We released the report last week as part of an event launching Many Roads Home, a new social media effort that highlights the stories and contributions of the state's immigrants.
We have a working agreement on the division of labor for these projects: the folks from the policy center, such as this year's co-author Sean O'Leary, do the hard parts with numbers and graphs. I do the easy parts.
It was pretty easy to point out why WV needs immigrants. Here's an excerpt with the punch line:
In 1950, the US population was over 1,50 million. West Virginia’s population that year reached its all-time high of slightly over 2 million.
Fast forward to 2019. The US population has more than doubled from the 1950 level to over 329 million. West Virginia’s population has declined by around 200,000 over the same period. A 2002 analysis by the West Virginia Health Statistics Center found that, if nobody had either moved into, nor out of, West Virginia for the 50 years between 1950 and 2000, the normal rate of population increase would have resulted in a state with 2,605,345 residents. That number would have been much higher today.
The state and its communities are facing some serious demographic problems:
*West Virginia is among the oldest states in terms of median age.
*It has the lowest workforce participation rate, which hovers around 50 percent of its eligible population. The national average is around 63 percent.
*As of Dec. 2017, 73,879 West Virginians of all ages received Supplemental Security Insurance (SSI) for a disability.
*By 2018, 26.3 percent of West Virginians, or 475,744 individuals, received Social Security or Social Security Disability Insurance.
*Between 2010 and 2018, there were 19,000 more deaths than births.
*According to the National Institute on Drug Abuse, West Virginia has the highest age adjusted death rate from opioid overdoses.
*Between July 1, 2017 and July 1, 2018, the state lost 11,216 people, a rate of over 30 people per day.
*Public school enrollment declined by 4,122 students in the last year.

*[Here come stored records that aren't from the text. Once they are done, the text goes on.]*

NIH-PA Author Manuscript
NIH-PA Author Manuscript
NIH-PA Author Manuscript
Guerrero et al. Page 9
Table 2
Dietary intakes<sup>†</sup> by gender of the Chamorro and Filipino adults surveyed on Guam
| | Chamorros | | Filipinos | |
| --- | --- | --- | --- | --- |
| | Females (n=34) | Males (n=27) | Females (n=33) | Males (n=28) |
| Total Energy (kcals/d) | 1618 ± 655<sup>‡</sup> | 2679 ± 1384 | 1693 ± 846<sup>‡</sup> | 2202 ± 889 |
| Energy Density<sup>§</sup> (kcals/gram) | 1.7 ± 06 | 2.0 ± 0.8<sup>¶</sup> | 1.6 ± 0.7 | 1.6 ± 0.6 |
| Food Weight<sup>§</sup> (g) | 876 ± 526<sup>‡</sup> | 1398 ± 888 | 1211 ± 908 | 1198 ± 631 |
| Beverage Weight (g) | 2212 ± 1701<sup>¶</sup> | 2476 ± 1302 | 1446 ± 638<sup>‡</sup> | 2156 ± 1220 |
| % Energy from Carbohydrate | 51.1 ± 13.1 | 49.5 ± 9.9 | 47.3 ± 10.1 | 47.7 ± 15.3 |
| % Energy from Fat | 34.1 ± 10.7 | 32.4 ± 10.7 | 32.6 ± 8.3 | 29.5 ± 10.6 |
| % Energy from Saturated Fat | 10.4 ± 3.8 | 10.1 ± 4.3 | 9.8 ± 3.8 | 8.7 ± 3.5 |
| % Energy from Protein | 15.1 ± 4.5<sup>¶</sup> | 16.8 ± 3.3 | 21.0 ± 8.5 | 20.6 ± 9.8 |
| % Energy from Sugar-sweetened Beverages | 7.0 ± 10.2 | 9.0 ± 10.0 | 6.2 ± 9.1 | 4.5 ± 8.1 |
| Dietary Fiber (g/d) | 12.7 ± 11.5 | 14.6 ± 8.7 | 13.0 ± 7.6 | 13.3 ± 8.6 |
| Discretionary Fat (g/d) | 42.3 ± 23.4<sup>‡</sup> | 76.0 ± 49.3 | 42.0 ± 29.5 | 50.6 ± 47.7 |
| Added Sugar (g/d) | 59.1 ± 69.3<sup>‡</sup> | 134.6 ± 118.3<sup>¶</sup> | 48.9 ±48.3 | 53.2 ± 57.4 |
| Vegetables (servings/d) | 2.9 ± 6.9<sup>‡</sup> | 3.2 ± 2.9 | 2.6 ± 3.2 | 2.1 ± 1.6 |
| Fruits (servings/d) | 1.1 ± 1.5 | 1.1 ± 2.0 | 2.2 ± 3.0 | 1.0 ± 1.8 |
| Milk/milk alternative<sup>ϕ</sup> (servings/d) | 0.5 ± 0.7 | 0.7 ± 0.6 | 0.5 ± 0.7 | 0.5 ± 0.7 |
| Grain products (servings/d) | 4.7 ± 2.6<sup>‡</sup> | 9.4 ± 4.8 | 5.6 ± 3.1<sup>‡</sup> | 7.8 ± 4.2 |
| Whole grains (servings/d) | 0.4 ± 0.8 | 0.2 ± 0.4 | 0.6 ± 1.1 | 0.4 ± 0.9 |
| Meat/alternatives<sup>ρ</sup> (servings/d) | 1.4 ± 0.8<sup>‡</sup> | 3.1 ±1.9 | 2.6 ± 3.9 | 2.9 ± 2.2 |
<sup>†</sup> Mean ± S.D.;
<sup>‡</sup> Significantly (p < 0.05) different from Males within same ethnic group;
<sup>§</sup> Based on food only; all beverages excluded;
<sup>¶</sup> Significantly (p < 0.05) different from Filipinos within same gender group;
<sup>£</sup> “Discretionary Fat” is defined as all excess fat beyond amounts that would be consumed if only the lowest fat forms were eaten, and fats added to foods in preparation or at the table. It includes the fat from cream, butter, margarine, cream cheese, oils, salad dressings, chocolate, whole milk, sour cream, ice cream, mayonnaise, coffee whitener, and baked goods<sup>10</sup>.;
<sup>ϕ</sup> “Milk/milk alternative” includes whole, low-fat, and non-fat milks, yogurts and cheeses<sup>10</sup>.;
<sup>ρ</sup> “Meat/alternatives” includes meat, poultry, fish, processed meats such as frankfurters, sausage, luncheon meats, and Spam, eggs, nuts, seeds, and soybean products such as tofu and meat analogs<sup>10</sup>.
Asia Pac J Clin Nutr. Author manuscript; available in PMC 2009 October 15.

These trends indicate a serious downward spiral. If not reversed, they could spell a more or less slow death to West Virginia’s communities. To thrive—or even to survive—West Virginia needs to be, and be seen as, a welcoming place for new arrivals from around the world. West Virginians have done this before under tough conditions in the days of industrialization, bridging differences and forging bonds of solidarity in ways that enriched our culture and contributed to the world at large. We need to build on that tradition.